Die nach der Niederlage bei der Gemeinderatswahl am 26. September und nach der Finanzaffäre arg gebeutelte Grazer Stadtpartei hat damit eine Personalentscheidung getroffen. Die Gremien wählten Mittwochnacht Schönbacher, die Nummer drei der Gemeinderatskandidatenliste, zur blauen Stadtparteichefin. Sie wird auch den durch den Rücktritt des bisherigen Parteichefs Mario Eustacchio freigewordene Stadtsenatssitz übernehmen, wie ein Grazer FPÖ-Sprecher am Donnerstag der APA bestätigte.

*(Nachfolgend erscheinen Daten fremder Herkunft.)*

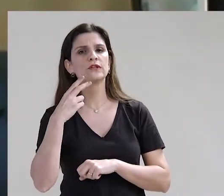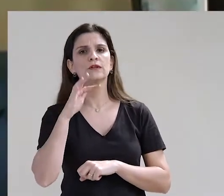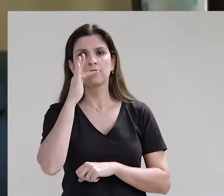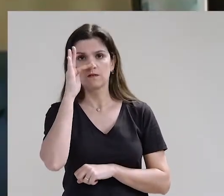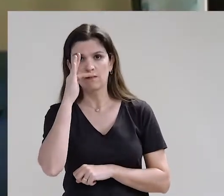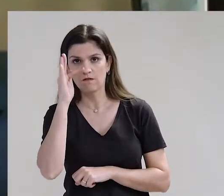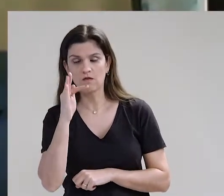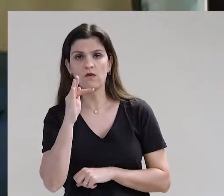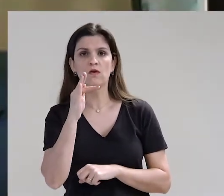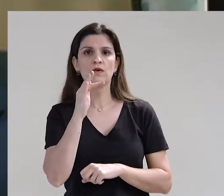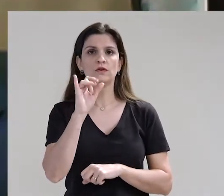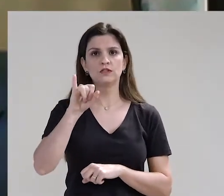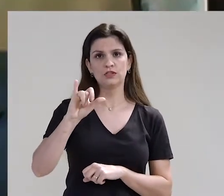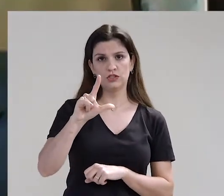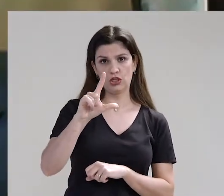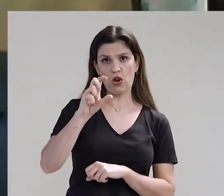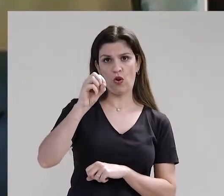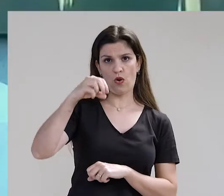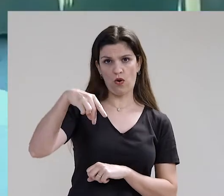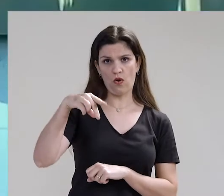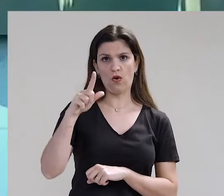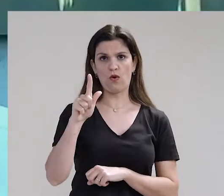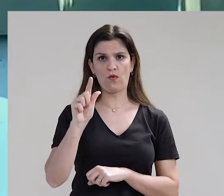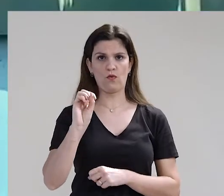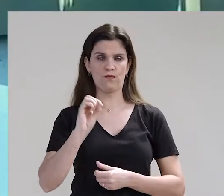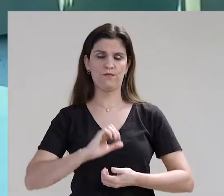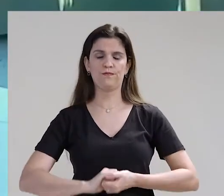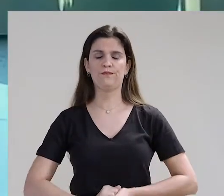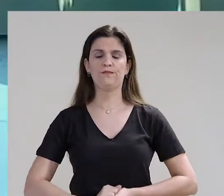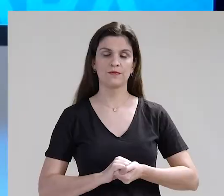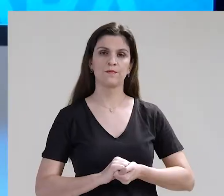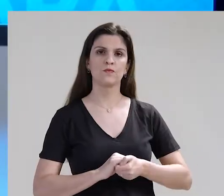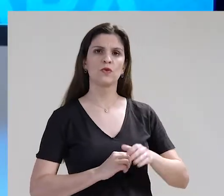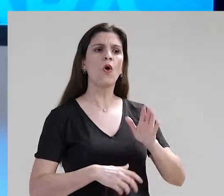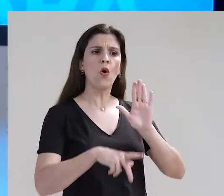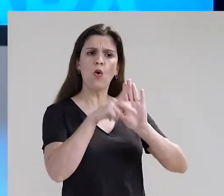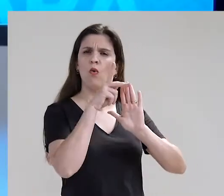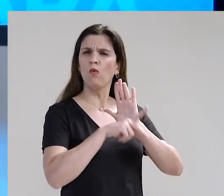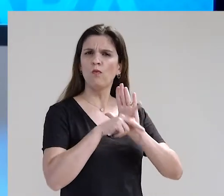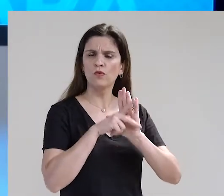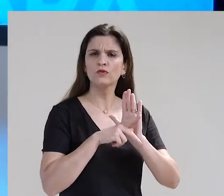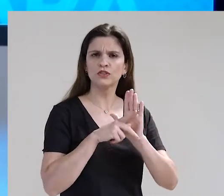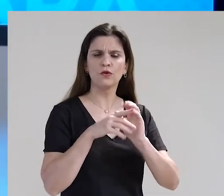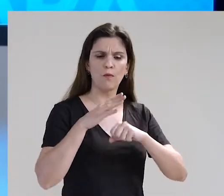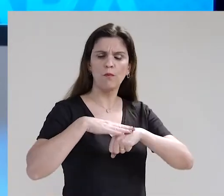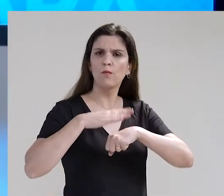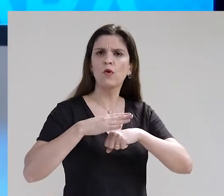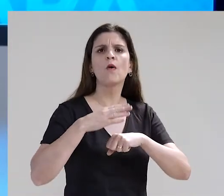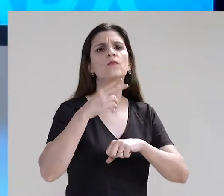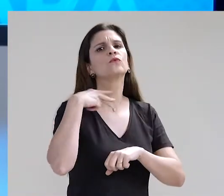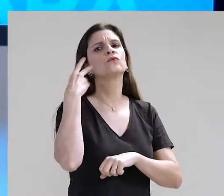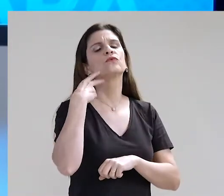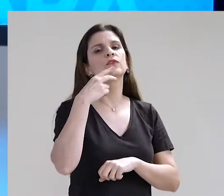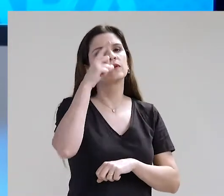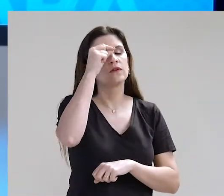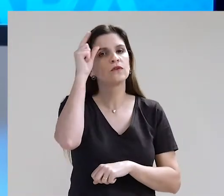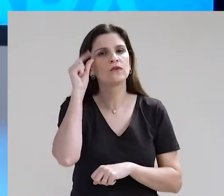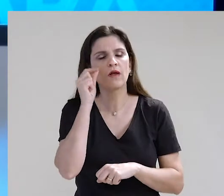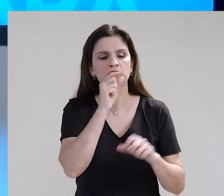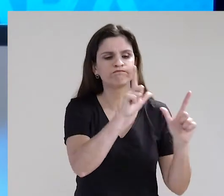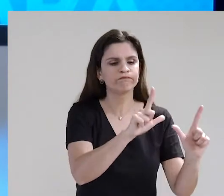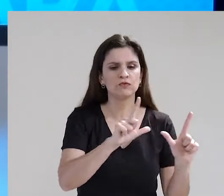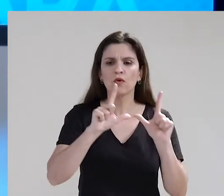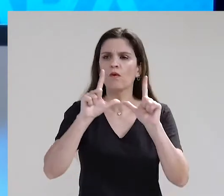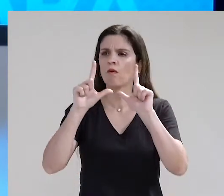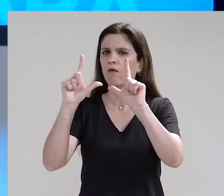proposta é dos vereadores Pastor Jeremias Flores e Júnior Longo. O projeto de autoria do vereador Otávio Trades, que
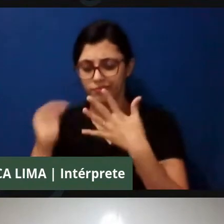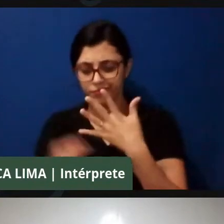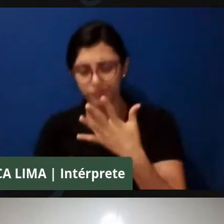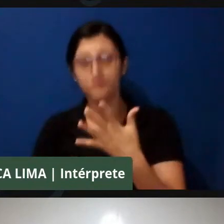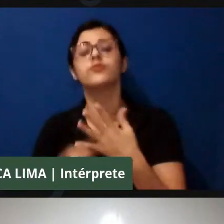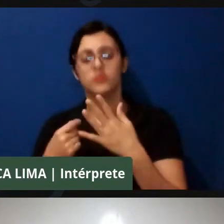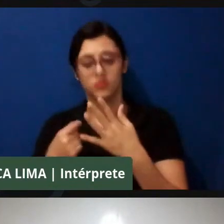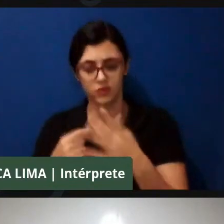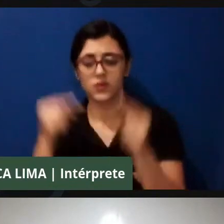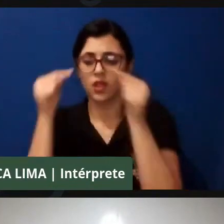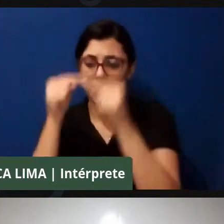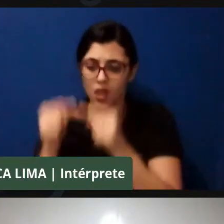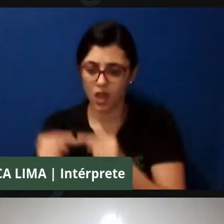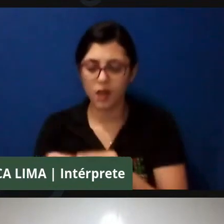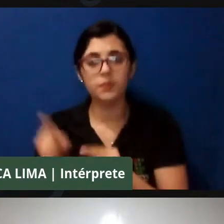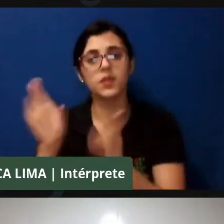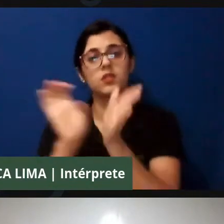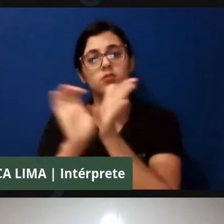sua comunidade de origem.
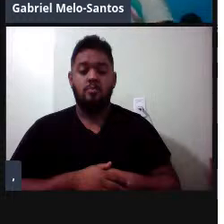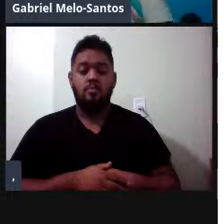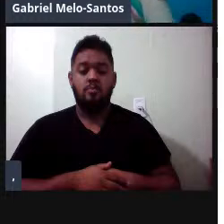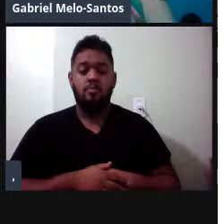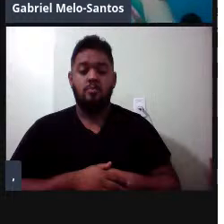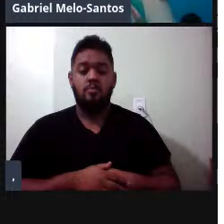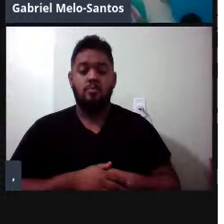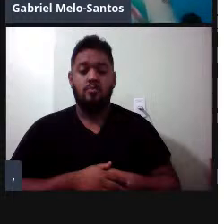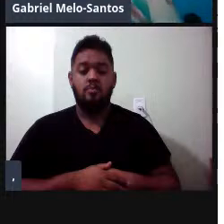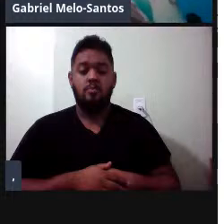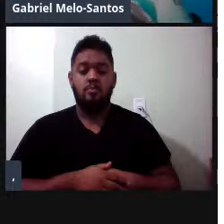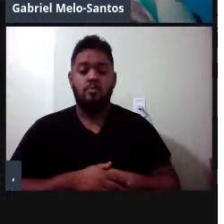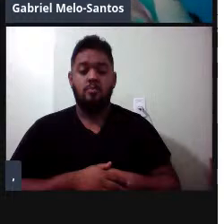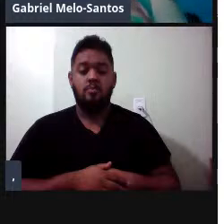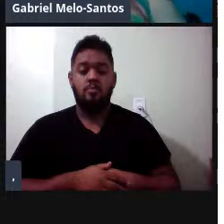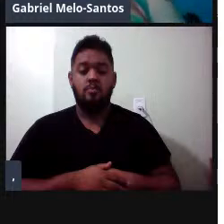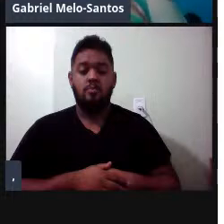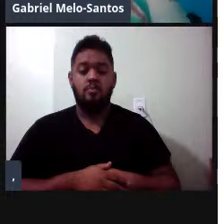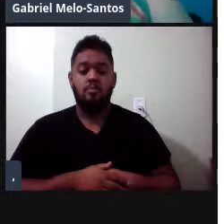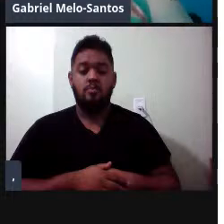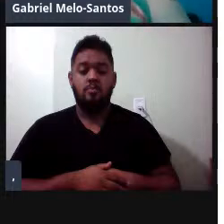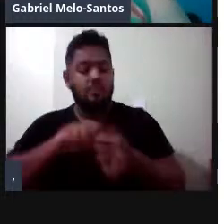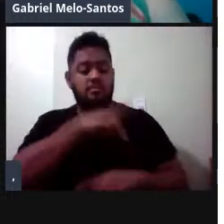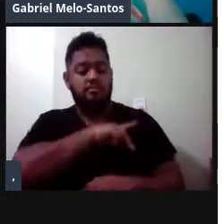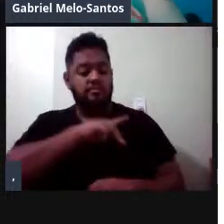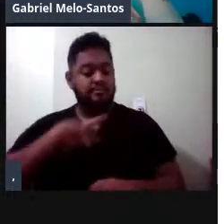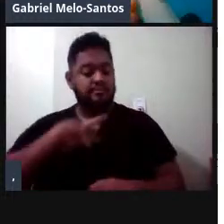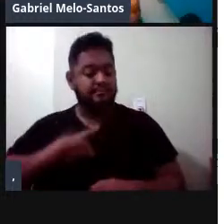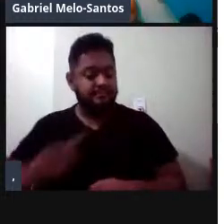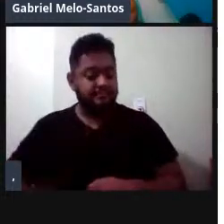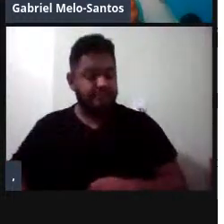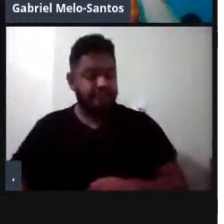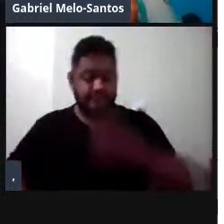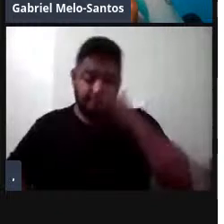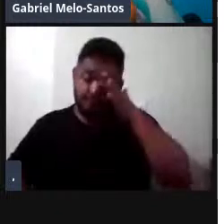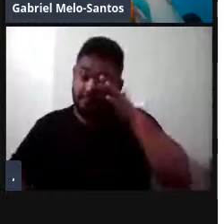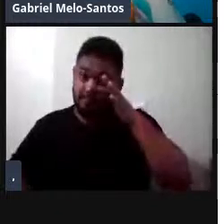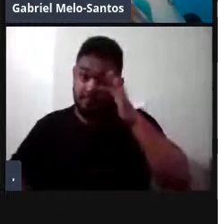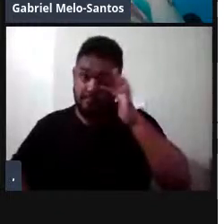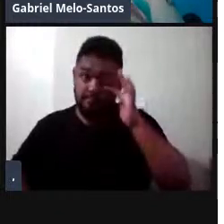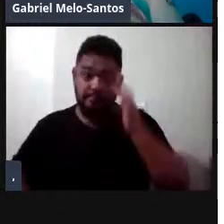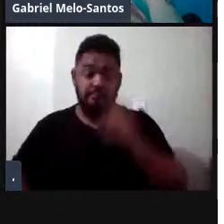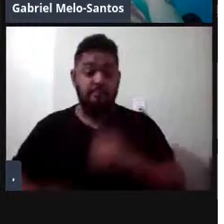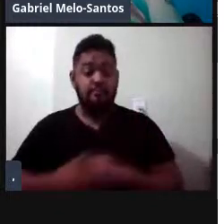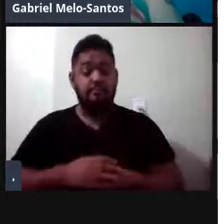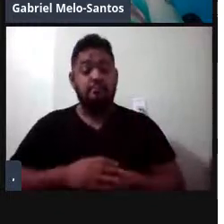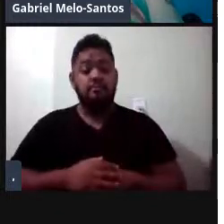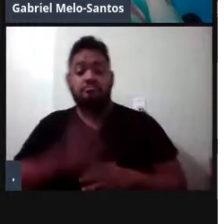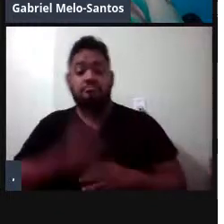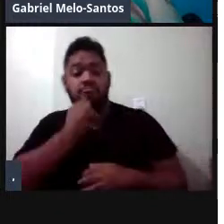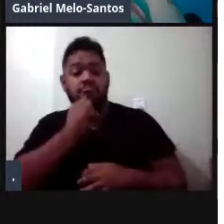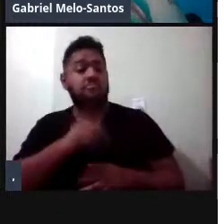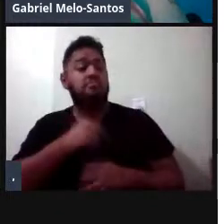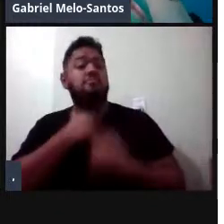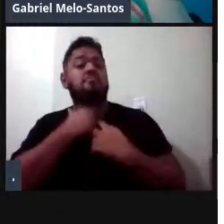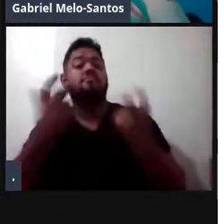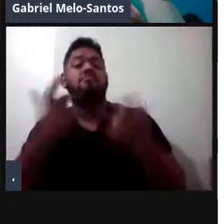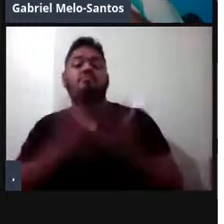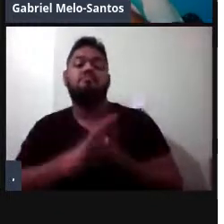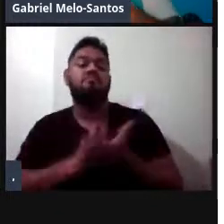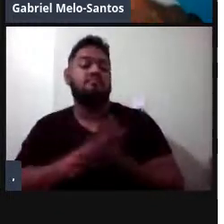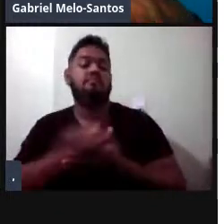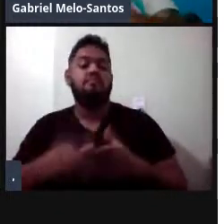que disseram que não, que eles não emitiam assovios, assovios seriam uma evolução, uma inovação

Schönbacher war Mittwochnacht in einer fünf Stunden dauernden Sitzung zur neuen interimistischen Stadtparteiobfrau gewählt worden. Über den Grad der Zustimmung in der Abstimmung gab es keine Angaben. Sie soll beim nächsten regulären Stadtparteitag im Februar oder März 2022 bestätigt werden.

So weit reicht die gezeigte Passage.